◆ Study material ◆
********************
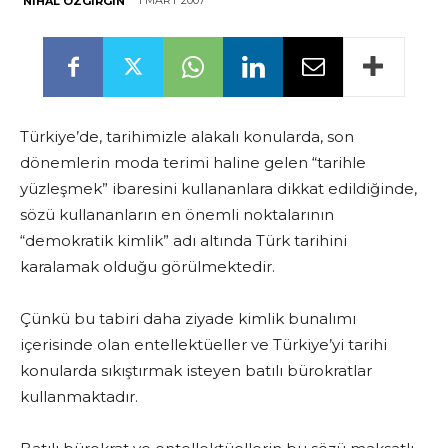
1 MART 2007
NIHAL ÖZGIRGIN
Türkiye’de, tarihimizle alakalı konularda, son
dönemlerin moda terimi haline gelen “tarihle
yüzleşmek” ibaresini kullananlara dikkat edildiğinde,
sözü kullananların en önemli noktalarının
“demokratik kimlik” adı altında Türk tarihini
karalamak olduğu görülmektedir.
Çünkü bu tabiri daha ziyade kimlik bunalımı
içerisinde olan entellektüeller ve Türkiye’yi tarihi
konularda sıkıştırmak isteyen batılı bürokratlar
kullanmaktadır.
********************
Rewrite the text of the records above as a Markdown table with one row per line, leaving out blank lines and the pictures, using a column "Row" for the row number and a column "Text" for the line.

◆ Answer section ◆
| Row | Text |
|---|---|
| 1 | 1 MART 2007 |
| 2 | NIHAL ÖZGIRGIN |
| 3 | Türkiye’de, tarihimizle alakalı konularda, son |
| 4 | dönemlerin moda terimi haline gelen “tarihle |
| 5 | yüzleşmek” ibaresini kullananlara dikkat edildiğinde, |
| 6 | sözü kullananların en önemli noktalarının |
| 7 | “demokratik kimlik” adı altında Türk tarihini |
| 8 | karalamak olduğu görülmektedir. |
| 9 | Çünkü bu tabiri daha ziyade kimlik bunalımı |
| 10 | içerisinde olan entellektüeller ve Türkiye’yi tarihi |
| 11 | konularda sıkıştırmak isteyen batılı bürokratlar |
| 12 | kullanmaktadır. |